May December review – fraught drama starring Natalie Portman and Julianne Moore promises more than it delivers

Natalie Portman and Julianne Moore in May December
‘Shifting power dynamics’: Natalie Portman (left) and Julianne Moore in May December. Photograph: François Duhamel/May December Productions 2022

Natalie Portman and Julianne Moore play actor and subject in May December, the enjoyable tale of a fraught creative collaboration that finally promises more than it delivers. Director Todd Haynes adores playing with the pieces of traditional Hollywood cinema, like a kid with a train set, or his mum’s makeup box, to the point where the artifice becomes the main thrust of his story. If May December is guilty of making hysterical mountains out of molehills, then, this is partly the point. That’s Hollywood movies for you. They turn every crisis into a pre-packaged drama.

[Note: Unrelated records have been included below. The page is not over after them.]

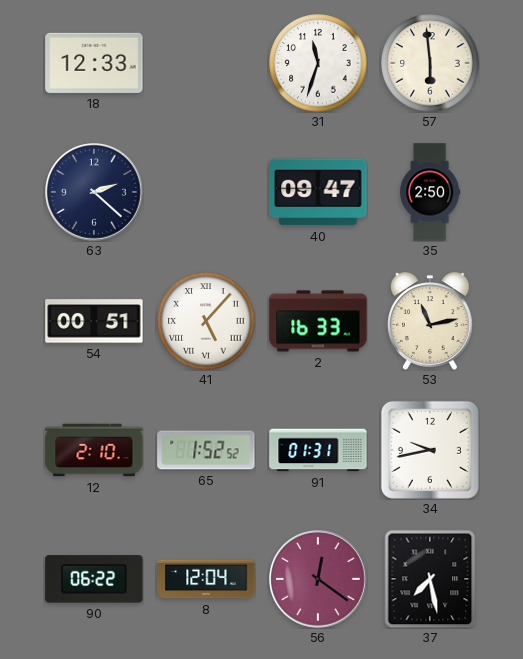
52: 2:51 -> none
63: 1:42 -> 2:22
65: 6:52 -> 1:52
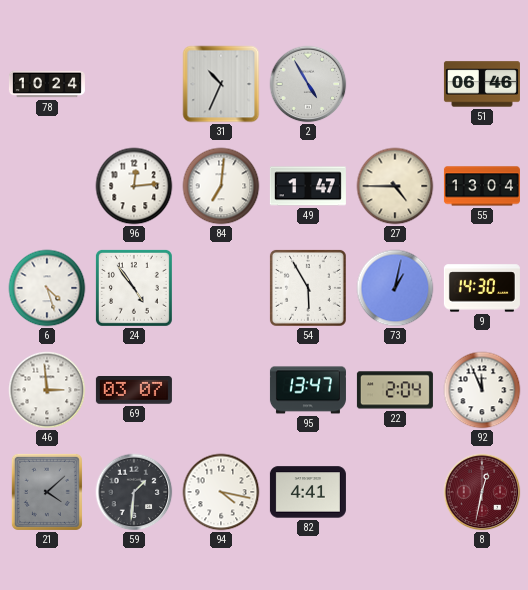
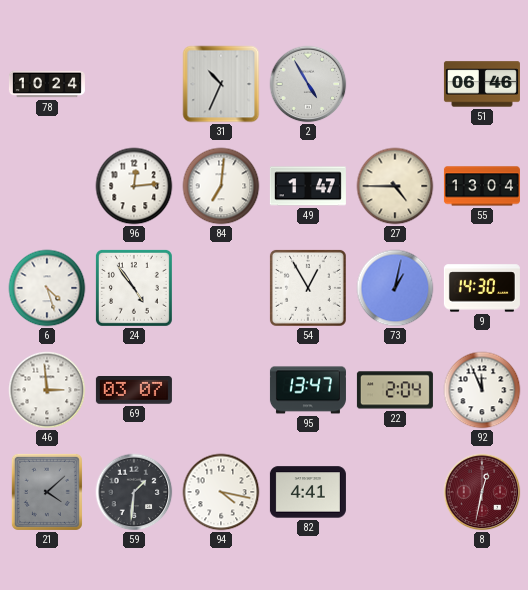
54: 5:55 -> 12:55
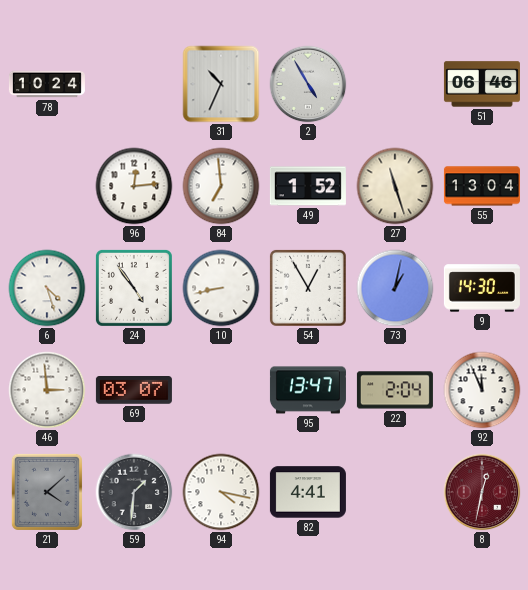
84: 7:01 -> 6:59
49: 1:47 -> 1:52
27: 4:45 -> 11:27
10: none -> 8:43
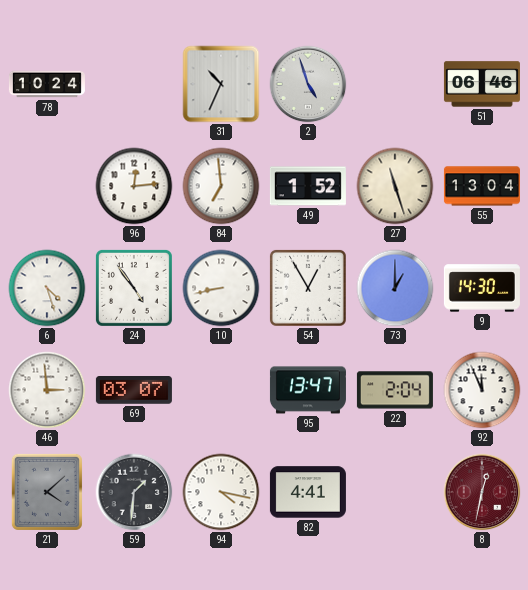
2: 4:55 -> 4:57
73: 1:02 -> 1:00
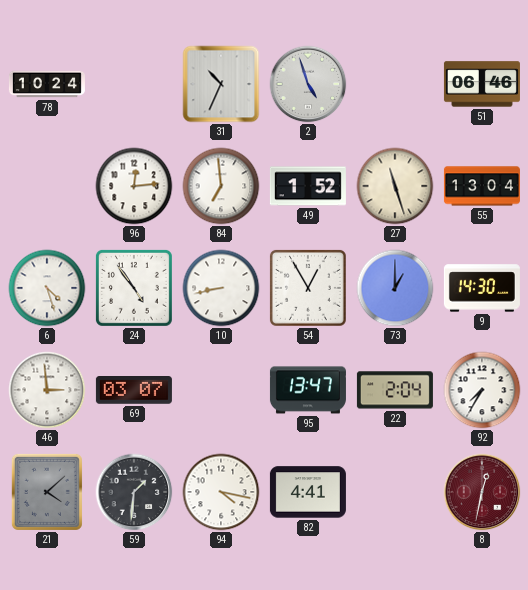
92: 11:56 -> 7:35
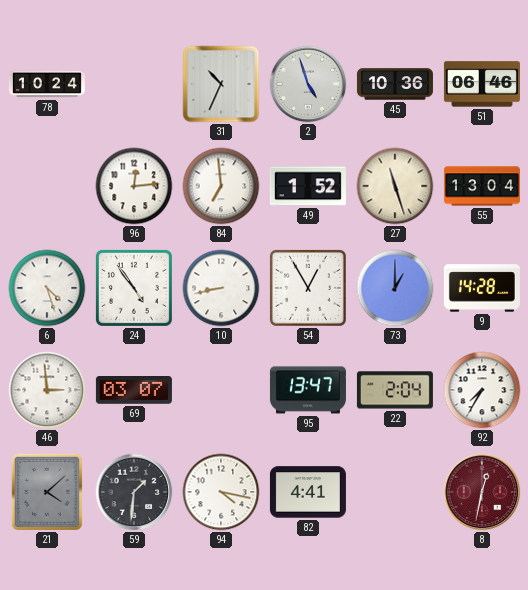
45: none -> 10:36
9: 14:30 -> 14:28
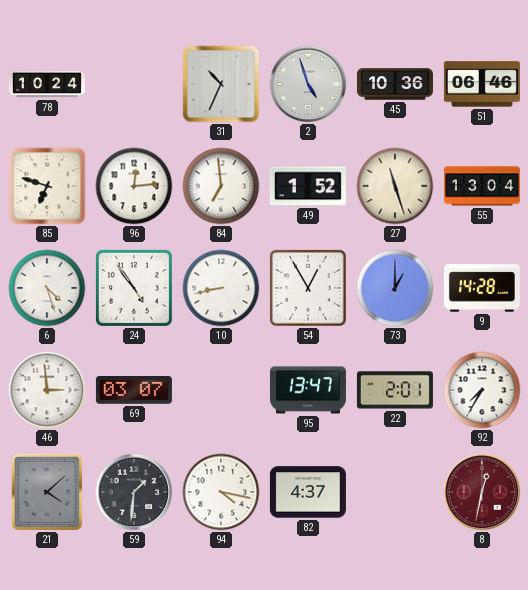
85: none -> 6:48
22: 2:04 -> 2:01
82: 4:41 -> 4:37
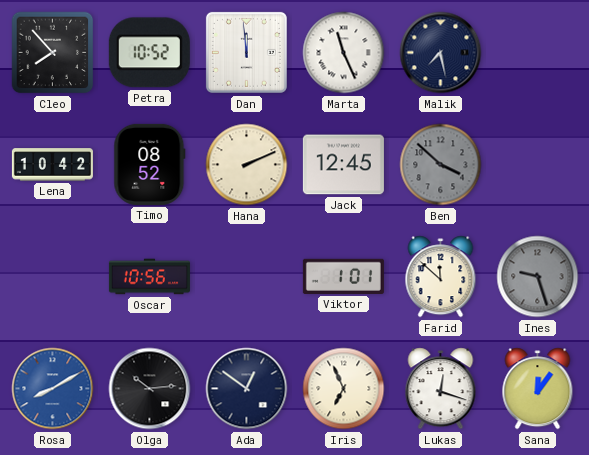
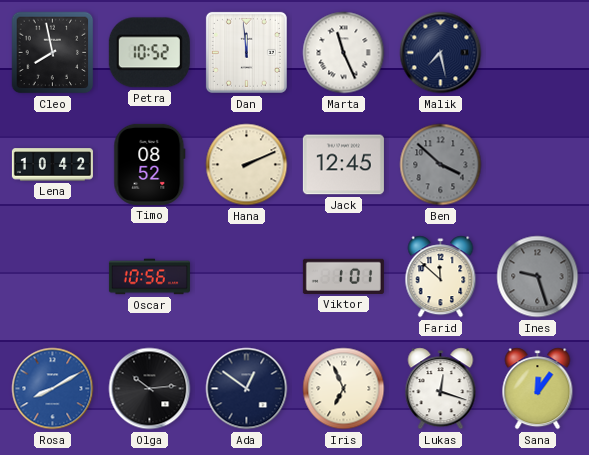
Cleo: 7:53 -> 7:58
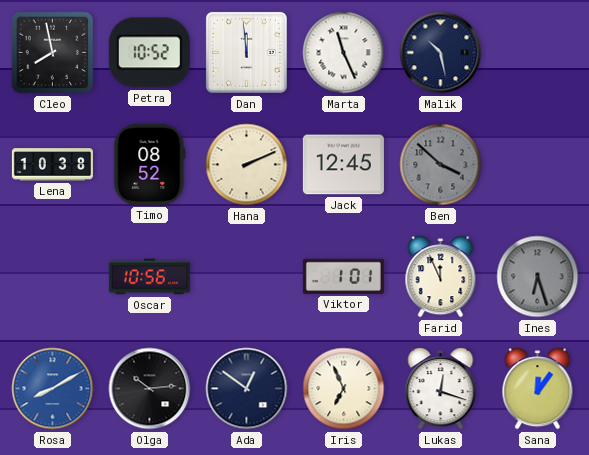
Malik: 7:28 -> 10:28
Lena: 10:42 -> 10:38
Farid: 11:52 -> 11:56
Ines: 9:27 -> 6:27
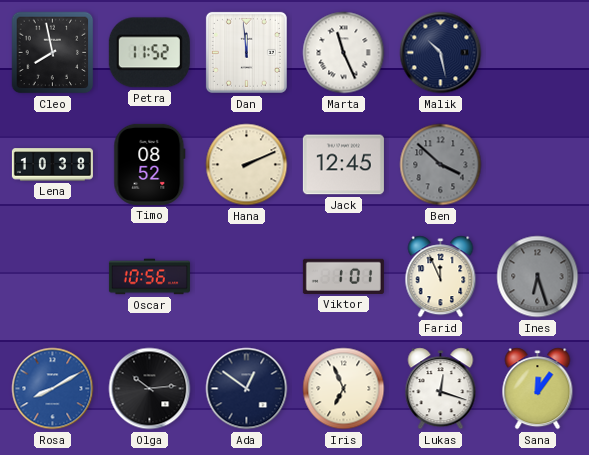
Petra: 10:52 -> 11:52
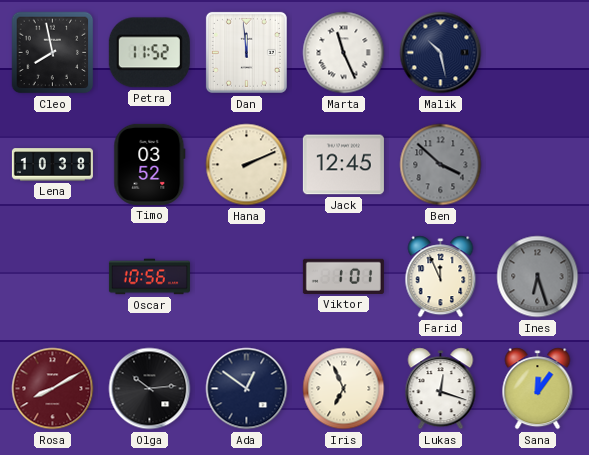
Timo: 08:52 -> 03:52
Rosa dial: blue -> burgundy
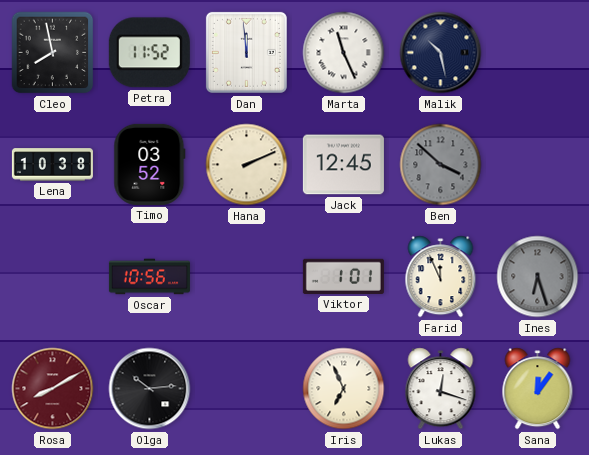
Ada: 12:51 -> none
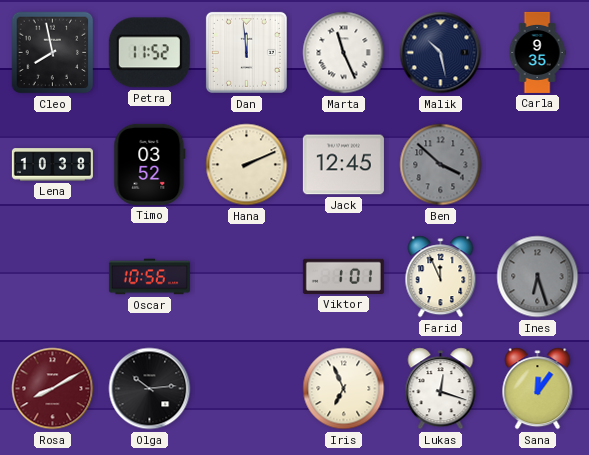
Carla: none -> 9:35
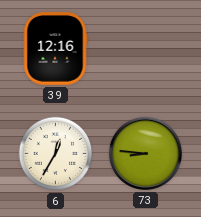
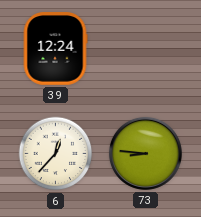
39: 12:16 -> 12:24
6: 12:35 -> 12:37
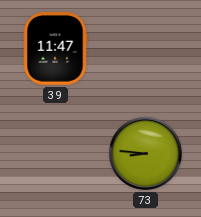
39: 12:24 -> 11:47
6: 12:37 -> none
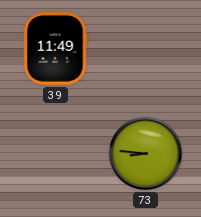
39: 11:47 -> 11:49
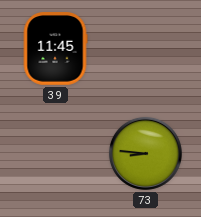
39: 11:49 -> 11:45
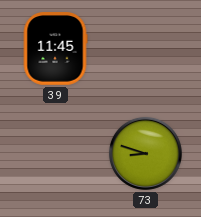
73: 8:46 -> 8:48
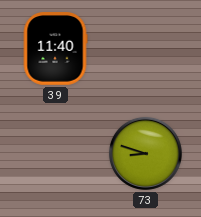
39: 11:45 -> 11:40
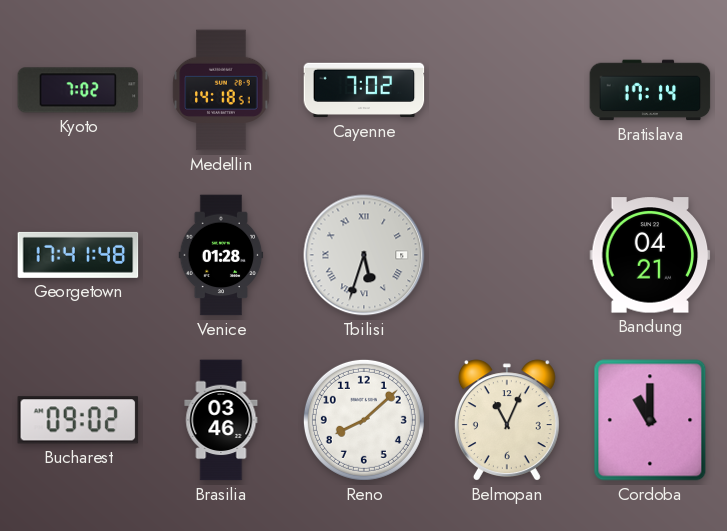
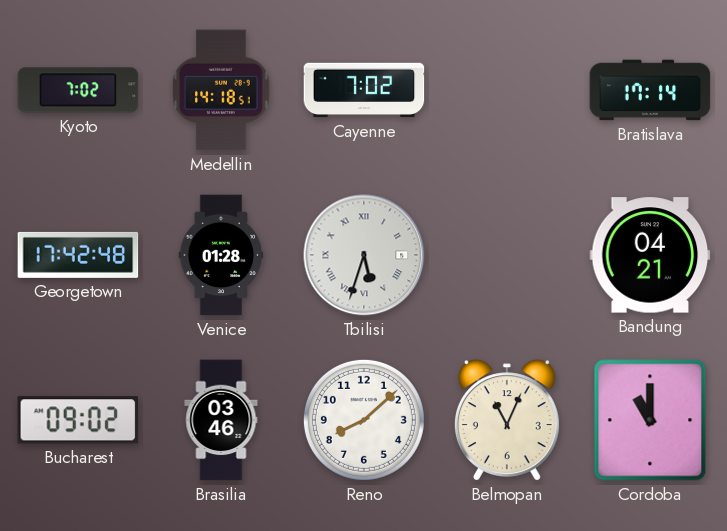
Georgetown: 17:41 -> 17:42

Moore co-stars as Gracie Atherton, a 60-year-old southern belle with a sun-bright smile and a brittle coating of frost. More than two decades ago she fell in love with Joe Yoo, a 13-year-old schoolboy, sparking a nationwide scandal that people remember to this day. Portman is Elizabeth, the actor set to play Gracie in the big-budget film of her life. “You look taller on television, but we’re basically the same size,” Gracie marvels, welcoming the star to her seafront Georgia home. Elizabeth agrees: “We’re basically the same.”

Naturally Elizabeth’s job is impersonating other people, but you soon start to wonder if she’s going too method this time. Gracie is now (seemingly happily) married to Joe (Charles Melton), who has grown up to become a handsome, round-shouldered 30-something family man. Elizabeth duly sits Joe down for an interview, but she appears to be channelling the younger version of Gracie. Back in the day, we are told, the lovers were exposed when they were caught in-flagrante in the back of a pet shop – of all the undignified places to be found. Elizabeth visits the spot and prostrates herself in the doorway, simulating sex with a ghost in the name of research.

Haynes’s film – which competes for the Cannes Palme d’Or – sets itself up as a tense chamber piece, a study of merging identities and shifting power dynamics in the manner of Joseph Losey’s The Servant or Ingmar Bergman’s Persona. But May December also comes coloured by the lurid downlight of tabloid culture. It could be a pastiche of a psychological thriller, or a playfully misdirected daytime afternoon soap. Much of the action, for instance, is accompanied by a crashing four-note piano refrain that surely signals imminent disaster were it not for the fact that it’s deployed at the most ostensibly humdrum moments. It lands like a bomb as Elizabeth crosses the street to the community centre. It explodes once again when Gracie pulls open the door to her fridge. “I don’t think we have any hot dogs,” she says.

Inevitably Elizabeth’s research trip stirs up buried resentments, past traumas. It’s possible that Gracie and Joe have spun a self-serving story of their life together – and told it louder and louder so as to drown out the chorus of disapprovaling voices outside. But even self-actualisation has limits. These two could have been creating a fiction all along.

When shooting her film roles, Elizabeth prefers lots of takes. She insists each take carries her that bit closer to the truth. The evidence, though, suggests the majority of movies are themselves like hot dogs: processed, synthetic and garnished with tasty sauce. Haynes’s drama, to its credit, is aware of the issue and shows its repercussions – the way it reduces the performers and the people they portray – but it’s too knowing and glossy to drive this message home. Elizabeth’s ridiculous film-within-a-film is surely bound to miss its mark. For all its relish and abandon, I fear that May December does too.